Among the recently released flagship AI models by Meta, Maverick has achieved a notable ranking, securing the second position on LM Arena, a platform where human evaluators compare model outputs to determine preference. However, it appears that the version of Maverick used for this evaluation differs from the one made available to the general developer community.
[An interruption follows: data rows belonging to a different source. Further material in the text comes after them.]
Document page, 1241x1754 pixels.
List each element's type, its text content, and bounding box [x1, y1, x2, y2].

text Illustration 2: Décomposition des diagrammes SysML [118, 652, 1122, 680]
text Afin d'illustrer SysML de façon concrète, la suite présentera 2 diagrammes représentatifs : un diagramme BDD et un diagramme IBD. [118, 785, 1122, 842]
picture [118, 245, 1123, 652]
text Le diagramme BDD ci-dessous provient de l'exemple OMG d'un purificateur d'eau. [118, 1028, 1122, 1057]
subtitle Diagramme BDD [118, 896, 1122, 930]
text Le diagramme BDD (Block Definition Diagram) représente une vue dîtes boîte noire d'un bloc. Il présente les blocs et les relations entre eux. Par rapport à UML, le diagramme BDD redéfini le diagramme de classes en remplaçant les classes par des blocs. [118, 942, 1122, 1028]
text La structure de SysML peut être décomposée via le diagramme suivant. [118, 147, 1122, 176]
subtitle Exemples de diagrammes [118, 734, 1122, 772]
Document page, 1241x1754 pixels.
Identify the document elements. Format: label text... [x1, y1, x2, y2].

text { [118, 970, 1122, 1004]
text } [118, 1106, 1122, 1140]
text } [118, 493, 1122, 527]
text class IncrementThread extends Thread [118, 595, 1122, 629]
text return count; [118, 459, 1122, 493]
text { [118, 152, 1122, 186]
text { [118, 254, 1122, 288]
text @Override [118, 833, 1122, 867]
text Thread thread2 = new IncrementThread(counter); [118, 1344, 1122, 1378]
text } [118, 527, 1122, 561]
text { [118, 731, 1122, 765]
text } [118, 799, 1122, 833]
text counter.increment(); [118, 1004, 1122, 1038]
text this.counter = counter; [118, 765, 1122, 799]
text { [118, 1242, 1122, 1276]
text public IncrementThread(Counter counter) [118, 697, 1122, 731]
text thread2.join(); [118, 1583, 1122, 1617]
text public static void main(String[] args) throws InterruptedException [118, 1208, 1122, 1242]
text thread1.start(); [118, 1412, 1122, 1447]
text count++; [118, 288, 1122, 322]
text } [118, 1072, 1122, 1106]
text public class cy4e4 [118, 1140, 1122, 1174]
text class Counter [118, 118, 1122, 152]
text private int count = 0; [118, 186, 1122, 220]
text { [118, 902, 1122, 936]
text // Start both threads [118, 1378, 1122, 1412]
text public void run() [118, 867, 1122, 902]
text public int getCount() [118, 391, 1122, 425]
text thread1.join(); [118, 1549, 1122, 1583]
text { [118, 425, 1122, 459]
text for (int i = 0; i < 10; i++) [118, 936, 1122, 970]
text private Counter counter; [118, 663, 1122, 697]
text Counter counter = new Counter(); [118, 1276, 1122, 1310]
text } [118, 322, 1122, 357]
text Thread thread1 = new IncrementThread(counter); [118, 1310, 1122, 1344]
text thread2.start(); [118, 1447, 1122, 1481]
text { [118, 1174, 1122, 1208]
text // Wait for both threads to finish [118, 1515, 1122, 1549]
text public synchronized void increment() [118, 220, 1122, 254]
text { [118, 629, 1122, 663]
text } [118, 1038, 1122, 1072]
Several prominent AI researchers and experts on X highlighted that Meta’s announcement described the LM Arena version of Maverick as an “experimental chat version.” Furthermore, a chart on the official Llama website reveals that the LM Arena testing utilized “Llama 4 Maverick optimized for conversationality,” indicating a specialized configuration.
In our previous discussions, we touched upon the limitations of LM Arena as a reliable performance metric for AI models. While AI companies may customize their models, they typically do not openly disclose such modifications or create specialized versions for benchmarking purposes. The practice of tailoring a model to excel in a specific benchmark, only to release a different version, poses challenges for developers seeking to predict the model’s performance in various contexts and can be misleading.
Benchmarks, despite their inherent shortcomings, should ideally provide a comprehensive view of a model’s capabilities and weaknesses across a broad range of tasks. The discrepancy between the LM Arena version and the publicly available Maverick model has been observed by researchers on X, who noted significant differences in behavior, including the extensive use of emojis and lengthy responses from the LM Arena variant.
Llama 4 seems a bit overcooked, what’s with all the verbosity? pic.twitter.com/y3GvhbVz65
— Nathan Lambert (@natolambert) April 6, 2025
Notably, the Llama 4 model on Arena uses a substantial number of emojis.
In contrast, the version on together.ai appears more refined: pic.twitter.com/f74ODX4zTt
— Tech Dev Notes (@techdevnotes) April 6, 2025
We have reached out to Meta and Chatbot Arena, the organization responsible for maintaining LM Arena, for further comment on this matter.